We were discharged after 2 days. We received an overwhelming amount of discharge instructions, but thankfully were given what seemed like a booklet of instructions. I asked if I could at least go for walks since I knew postpartum excludes exercising for at least 6 weeks or until our first OB appointment. The nurse looked at me funny, like that wasn’t happening and said, “well, maybe out to your mailbox and back.” I’m thinking, “seriously, that’s not even a walk!” I wasn’t given a hard “no” but learned later that I wouldn’t need that “no.” 

Our little boy passed all his assessments and screenings including his hearing screening and was circumcised. I was slightly concerned about his hearing just because I have hearing loss and even though we’ve always thought it was from meningitis, we never knew for sure because I didn’t have a newborn screening. It wasn’t offered in the 80s. His Apgar scores were almost a 10 (which they informed us no newborn ever come out with a 10). I was going with the flow on all his assessments and had secretly prepared for any abnormal outcomes.. 

The Homecoming
We arrived home for the first time as a family. I vividly remember pulling out of our neighborhood the night we left for the hospital and telling my husband, “this is the last time we leave the house as a couple with a dog.” And, here we are arriving with new life, a little human. Yet we had no idea what was ahead of us. We continued to take one day at a time. My parents made sure we had a good homecoming and had the outside of our house decorated with boy balloons and blue Hanukkah streamers. My mom couldn’t find any blue “it’s a boy” banners, so Hanukkah served the blue need. Happy Hanukkah to all our friends who are Jewish! We were all thrilled to be home. It was supposed to be a really cold day and ended up being a day full of sunshine and warmth. It was so nice, I was ready to get outside and walk. It didn’t take me long to realize why that nurse gave me a funny look and told me I could walk to the mailbox. 
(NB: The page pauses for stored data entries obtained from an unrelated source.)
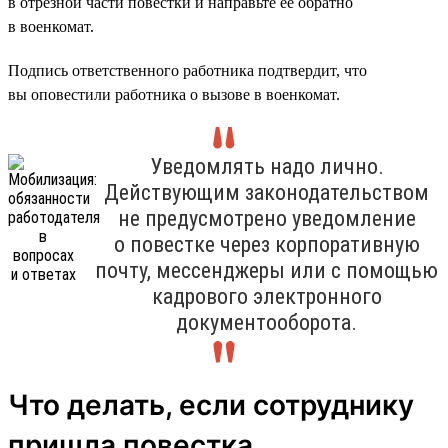
в отрезной части повестки и направьте её обратно
в военкомат.
Подпись ответственного работника подтвердит, что
вы оповестили работника о вызове в военкомат.
Уведомлять надо лично.
Действующим законодательством
не предусмотрено уведомление
о повестке через корпоративную
почту, мессенджеры или с помощью
кадрового электронного
документооборота.
Что делать, если сотруднику
пришла повестка,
Of course, as a new mom, I was paranoid
with everything about this carseat! 
The balloons and streamers...welcome home,





















I turned around shortly after this photo was taken,
realizing, a walk is not that simple or enjoyable as it once was 3 days postpartum.

I was excited to be home with my family and spend time with my parents. My mom continued to cook some incredible and big meals for us before they left the next day. My mother-n-law even baked her dangerous goodies and prepped a meal for us. We had enough to last us through the week before my mom returned the following weekend. My mom took care of so much within the first day and half before they left (cooking, cleaning, laundry, hold baby, drive me around for errands, etc). I think she was slightly worried about leaving us for an entire week alone, but at the same time, felt comfort knowing how my husband takes very good care of me. 

I don’t think I was prepared for the continued recovery at home plus the work of motherhood ahead. 

Our first night home as a family and my mom's yummy cooking.